SOURCE MATERIAL Block Start

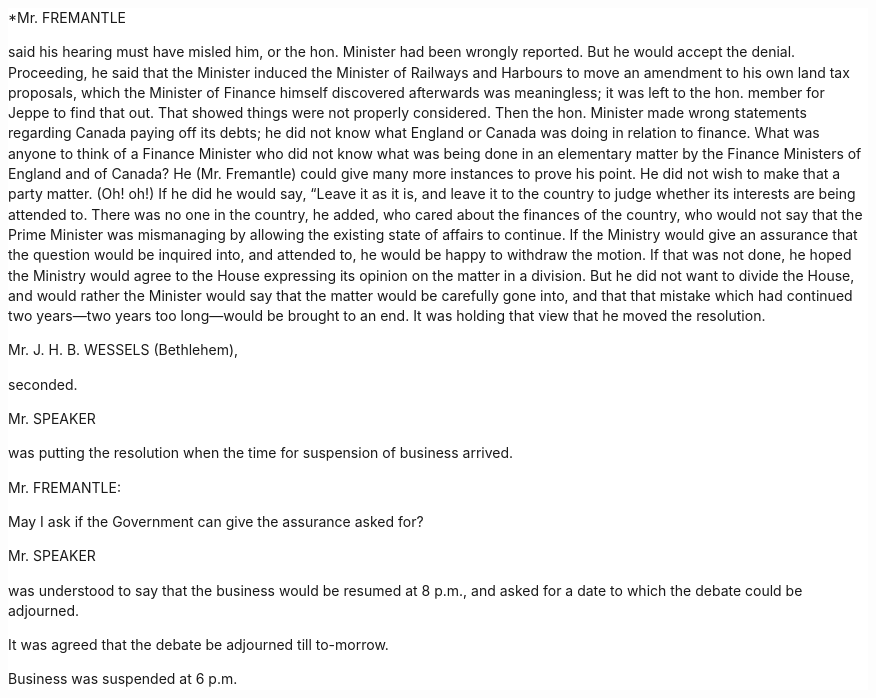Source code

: </speech>

<speech by="#fremantle">

<from>*Mr. <person refersTo="hansard_za">FREMANTLE</person></from>

<p>said his hearing must have misled him, or the hon. Minister had been wrongly reported. But he would accept the denial. Proceeding, he said that the Minister induced the Minister of Railways and Harbours to move an amendment to his own land tax proposals, which the Minister of Finance himself discovered afterwards was meaningless; it was left to the hon. member for Jeppe to find that out. That showed things were not properly considered. Then the hon. Minister made wrong statements regarding Canada paying off its debts; he did not know what England or Canada was doing in relation to finance. What was anyone to think of a Finance Minister who did not know what was being done in an elementary matter by the Finance Ministers of England and of Canada? He (Mr. Fremantle) could give many more instances to prove his point. He did not wish to make that a party matter. (Oh! oh!) If he did he would say, &#x201C;Leave it as it is, and leave it to the country to judge whether its interests are being attended to. There was no one in the country, he added, who cared about the finances of the country, who would not say that the Prime Minister was mismanaging by allowing the existing state of affairs to continue. If the Ministry would give an assurance that the question would be inquired into, and attended to, he would be happy to withdraw the motion. If that was not done, he hoped the Ministry would agree to the House expressing its opinion on the matter in a division. But he did not want to divide the House, and would rather the Minister would say that the matter would be carefully gone into, and that that mistake which had continued two years&#x2014;two years too long&#x2014;would be brought to an end. It was holding that view that he moved the resolution.</p>

</speech>

<speech by="#wessels">

<from>Mr. <person refersTo="hansard_za">J. H. B. WESSELS</person> (Bethlehem),</from>

<p>seconded.</p>

</speech>

<speech by="#speaker">

<from>Mr. <person refersTo="hansard_za">SPEAKER</person></from>

<p>was putting the resolution when the time for suspension of business arrived.</p>

</speech>

<speech by="#fremantle">

<from>Mr. <person refersTo="hansard_za">FREMANTLE</person>:</from>

<p>May I ask if the Government can give the assurance asked for?</p>

</speech>

<speech by="#speaker">

<from>Mr. <person refersTo="hansard_za">SPEAKER</person></from>

<p>was understood to say that the business would be resumed at 8 p.m., and asked for a date to which the debate could be adjourned.</p>

<p>It was agreed that the debate be adjourned till to-morrow.</p>

<p>Business was suspended at 6 p.m.</p>

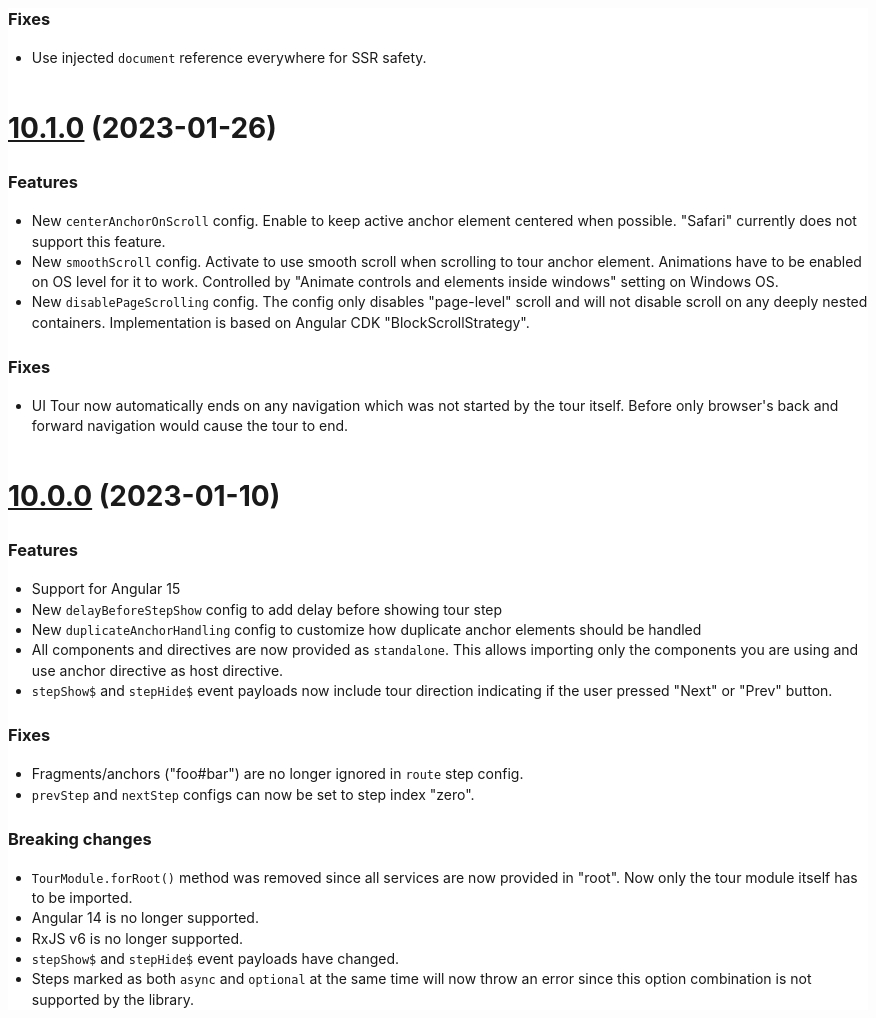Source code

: ### Fixes
- Use injected `document` reference everywhere for SSR safety.

<a name="10.1.0"></a>

# [10.1.0](https://github.com/hakimio/ngx-ui-tour) (2023-01-26)

### Features
- New `centerAnchorOnScroll` config. Enable to keep active anchor element centered when possible. "Safari" currently
does not support this feature.
- New `smoothScroll` config. Activate to use smooth scroll when scrolling to tour anchor element. Animations have to be
enabled on OS level for it to work. Controlled by "Animate controls and elements inside windows" setting on Windows OS.
- New `disablePageScrolling` config. The config only disables "page-level" scroll and will not disable scroll on 
any deeply nested containers. Implementation is based on Angular CDK "BlockScrollStrategy".

### Fixes
- UI Tour now automatically ends on any navigation which was not started by the tour itself. Before only browser's back
and forward navigation would cause the tour to end.

<a name="10.0.0"></a>

# [10.0.0](https://github.com/hakimio/ngx-ui-tour) (2023-01-10)

### Features
- Support for Angular 15
- New `delayBeforeStepShow` config to add delay before showing tour step
- New `duplicateAnchorHandling` config to customize how duplicate anchor elements should be handled
- All components and directives are now provided as `standalone`. This allows importing only the components you are
  using and use anchor directive as host directive.
- `stepShow$` and `stepHide$` event payloads now include tour direction indicating if the user pressed "Next" or
  "Prev" button.

### Fixes
- Fragments/anchors ("foo#bar") are no longer ignored in `route` step config.
- `prevStep` and `nextStep` configs can now be set to step index "zero".

### Breaking changes
- `TourModule.forRoot()` method was removed since all services are now provided in "root". Now only the tour module
  itself has to be imported.
- Angular 14 is no longer supported.
- RxJS v6 is no longer supported.
- `stepShow$` and `stepHide$` event payloads have changed.
- Steps marked as both `async` and `optional` at the same time will now throw an error since this option combination
  is not supported by the library.
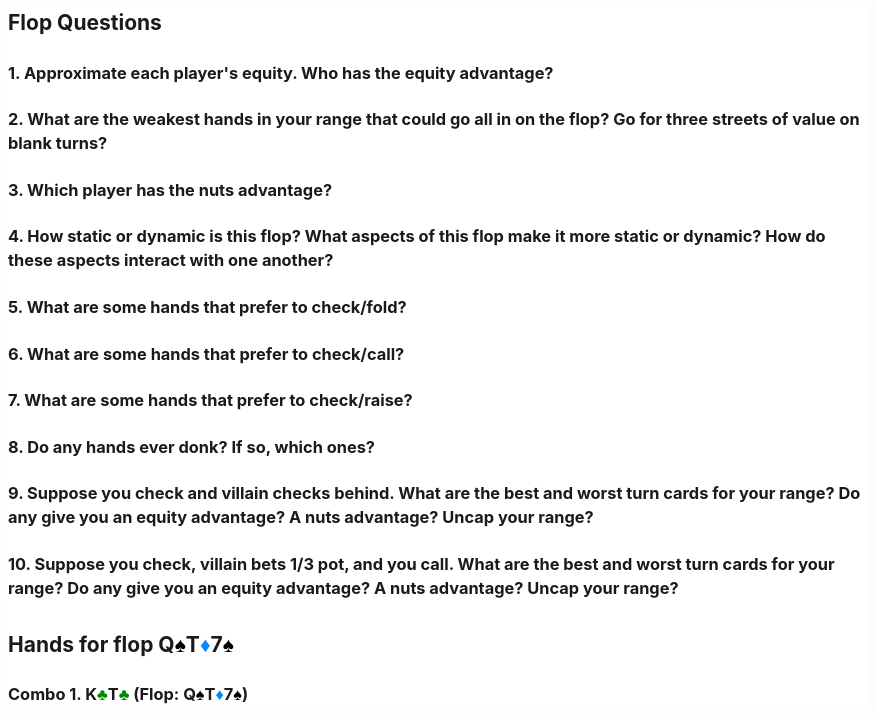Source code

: 
## Flop Questions

### 1. **Approximate each player's equity. Who has the equity advantage?**


### 2. **What are the weakest hands in your range that could go all in on the flop? Go for three streets of value on blank turns?**


### 3. **Which player has the nuts advantage?**


### 4. **How static or dynamic is this flop? What aspects of this flop make it more static or dynamic?  How do these aspects interact with one another?**


### 5. **What are some hands that prefer to check/fold?**


### 6. **What are some hands that prefer to check/call?**


### 7. **What are some hands that prefer to check/raise?**


### 8. **Do any hands ever donk? If so, which ones?**


### 9. **Suppose you check and villain checks behind. What are the best and worst turn cards for your range? Do any give you an equity advantage? A nuts advantage? Uncap your range?**


### 10. **Suppose you check, villain bets 1/3 pot, and you call. What are the best and worst turn cards for your range? Do any give you an equity advantage? A nuts advantage? Uncap your range?**


## Hands for flop Q<span style="color:#000000;">&spades;</span>T<span style="color:#0088ff;">&diams;</span>7<span style="color:#000000;">&spades;</span>
### Combo 1. <b>K<span style="color:#008800;">&clubs;</span>T<span style="color:#008800;">&clubs;</span></b>    (Flop: Q<span style="color:#000000;">&spades;</span>T<span style="color:#0088ff;">&diams;</span>7<span style="color:#000000;">&spades;</span>)
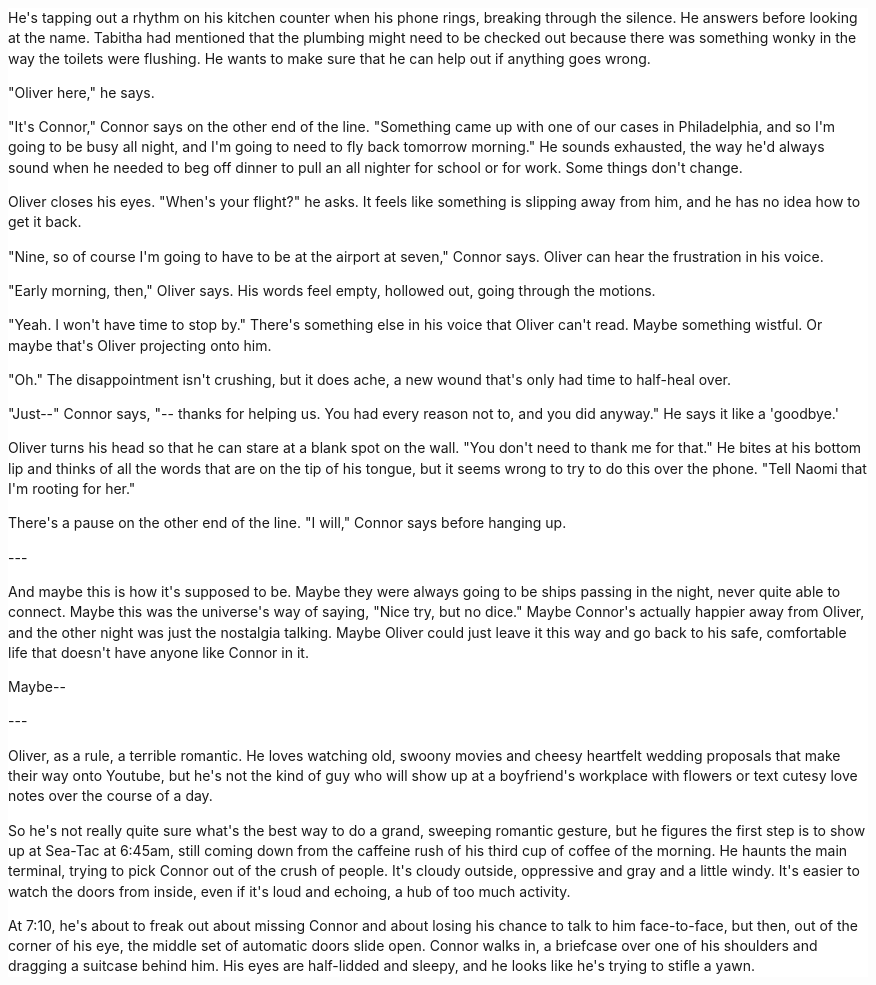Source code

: He's tapping out a rhythm on his kitchen counter when his phone rings, breaking through the silence. He answers before looking at the name. Tabitha had mentioned that the plumbing might need to be checked out because there was something wonky in the way the toilets were flushing. He wants to make sure that he can help out if anything goes wrong.

"Oliver here," he says.

"It's Connor," Connor says on the other end of the line. "Something came up with one of our cases in Philadelphia, and so I'm going to be busy all night, and I'm going to need to fly back tomorrow morning." He sounds exhausted, the way he'd always sound when he needed to beg off dinner to pull an all nighter for school or for work. Some things don't change.

Oliver closes his eyes. "When's your flight?" he asks. It feels like something is slipping away from him, and he has no idea how to get it back.

"Nine, so of course I'm going to have to be at the airport at seven," Connor says. Oliver can hear the frustration in his voice.

"Early morning, then," Oliver says. His words feel empty, hollowed out, going through the motions.

"Yeah. I won't have time to stop by." There's something else in his voice that Oliver can't read. Maybe something wistful. Or maybe that's Oliver projecting onto him.

"Oh." The disappointment isn't crushing, but it does ache, a new wound that's only had time to half\-heal over.

"Just\-\-" Connor says, "\-\- thanks for helping us. You had every reason not to, and you did anyway." He says it like a 'goodbye.'

Oliver turns his head so that he can stare at a blank spot on the wall. "You don't need to thank me for that." He bites at his bottom lip and thinks of all the words that are on the tip of his tongue, but it seems wrong to try to do this over the phone. "Tell Naomi that I'm rooting for her."

There's a pause on the other end of the line. "I will," Connor says before hanging up.

\-\-\-

And maybe this is how it's supposed to be. Maybe they were always going to be ships passing in the night, never quite able to connect. Maybe this was the universe's way of saying, "Nice try, but no dice." Maybe Connor's actually happier away from Oliver, and the other night was just the nostalgia talking. Maybe Oliver could just leave it this way and go back to his safe, comfortable life that doesn't have anyone like Connor in it.

Maybe\-\-

\-\-\-

Oliver, as a rule, a terrible romantic. He loves watching old, swoony movies and cheesy heartfelt wedding proposals that make their way onto Youtube, but he's not the kind of guy who will show up at a boyfriend's workplace with flowers or text cutesy love notes over the course of a day.

So he's not really quite sure what's the best way to do a grand, sweeping romantic gesture, but he figures the first step is to show up at Sea\-Tac at 6:45am, still coming down from the caffeine rush of his third cup of coffee of the morning. He haunts the main terminal, trying to pick Connor out of the crush of people. It's cloudy outside, oppressive and gray and a little windy. It's easier to watch the doors from inside, even if it's loud and echoing, a hub of too much activity.

At 7:10, he's about to freak out about missing Connor and about losing his chance to talk to him face\-to\-face, but then, out of the corner of his eye, the middle set of automatic doors slide open. Connor walks in, a briefcase over one of his shoulders and dragging a suitcase behind him. His eyes are half\-lidded and sleepy, and he looks like he's trying to stifle a yawn.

SOURCE MATERIAL Block End

### TASK DETAILS
Reproduce word for word the lines between the one holding "through the motions." and the one holding "Oliver turns his", inclusive.

### RESPONSE TO THE EXERCISE
"Early morning, then," Oliver says. His words feel empty, hollowed out, going through the motions.

"Yeah. I won't have time to stop by." There's something else in his voice that Oliver can't read. Maybe something wistful. Or maybe that's Oliver projecting onto him.

"Oh." The disappointment isn't crushing, but it does ache, a new wound that's only had time to half\-heal over.

"Just\-\-" Connor says, "\-\- thanks for helping us. You had every reason not to, and you did anyway." He says it like a 'goodbye.'

Oliver turns his head so that he can stare at a blank spot on the wall. "You don't need to thank me for that." He bites at his bottom lip and thinks of all the words that are on the tip of his tongue, but it seems wrong to try to do this over the phone. "Tell Naomi that I'm rooting for her."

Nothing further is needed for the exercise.